I appreciate it. We had a good time in China. So, at least for now, if we take China at their word, they're not helping Iran. But it's this waiting game for economic fury to play out. And then how do you see wrap that into how the equity mark, you know, okay, we've been down for three straight days, but we're still close to record. So, sort of how do you reconcile the short term versus the long-term picture?
>> I think it's a big bowl of spaghetti that's hard to unwind, right? I think Jackie is right. Duration always mattered here. You pointed it out. It's funny. I was looking at the oil futures chart as you were saying it. We now have an eight handle out to February and March of 2027. So, >> wait, so does that mean I win the bet?
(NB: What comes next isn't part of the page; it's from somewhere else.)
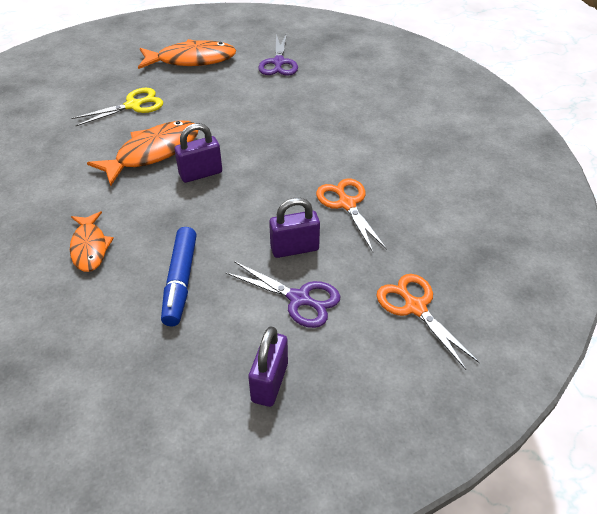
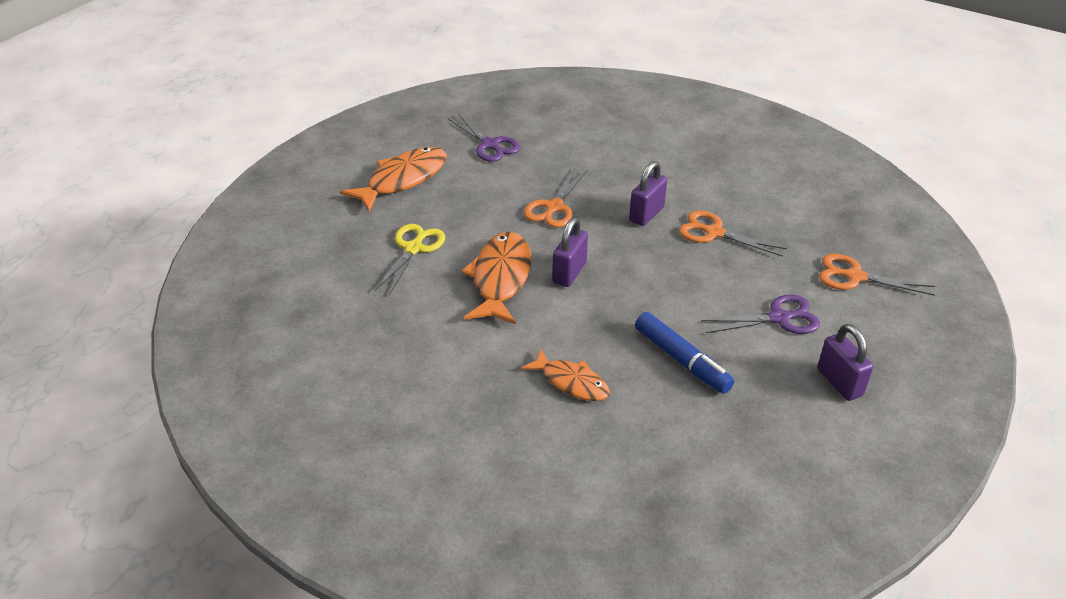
camera: 40 degrees left, 5 degrees down
purple padlock [269,198,320,258] -> purple padlock moved to [629,161,667,226]
none -> orange scissors [524,168,587,227]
Remember, what was our bet?
>> The temperature is 90. So, I don't know if we get a if we get a pullback and settlement this weekend, we might win.
We bet that oil prices where they would match the temperature in New York. What month? May or June? I think you were July.
>> But we digress to pull it all together.
I think there's two things. It's a double whammy. There's wellfounded inflation fears because oil is now staying pushed up higher prices out and and Dan just shared a master class in understanding the term premium that investors are demanding now. So those two things are coming together and it's going to be a pressure point for the markets. I think the markets haven't collapsed yet for one reason and one reason only. Earnings have been unbelievably strong. Six quarters in a row of double digit growth. But that's the equivalent of how long can the consumer and these corporations hold the the bag for the markets and for the government. And I don't know that they can do that indefinitely.
>> Can I add a China comment? Yeah. You've also got this summit with Shei going, I'm sorry, Putin going over to see Shei.
This is after President Trump obviously had his summit last week. And I there's some concern for me there because it reminds me that some of these comments that are being made about Iran to the president potentially from a nation that has made promises before that it hasn't kept and it doesn't follow through with who now is is meeting um with another kind of evil world leader. And and I'm wondering what those conversations are going to be about and Putin possibly in my mind begging him and saying, "Don't buy oil from the United States. Buy more oil oil from us." Um and and kind of throwing a wrench in things. So, you know, I understand that everybody can talk to whoever they want to talk to, but the timing on this to me is a little odd. And you know, we don't trust China.
I never trust them. So, I see something like this and I take it all with a grain of salt.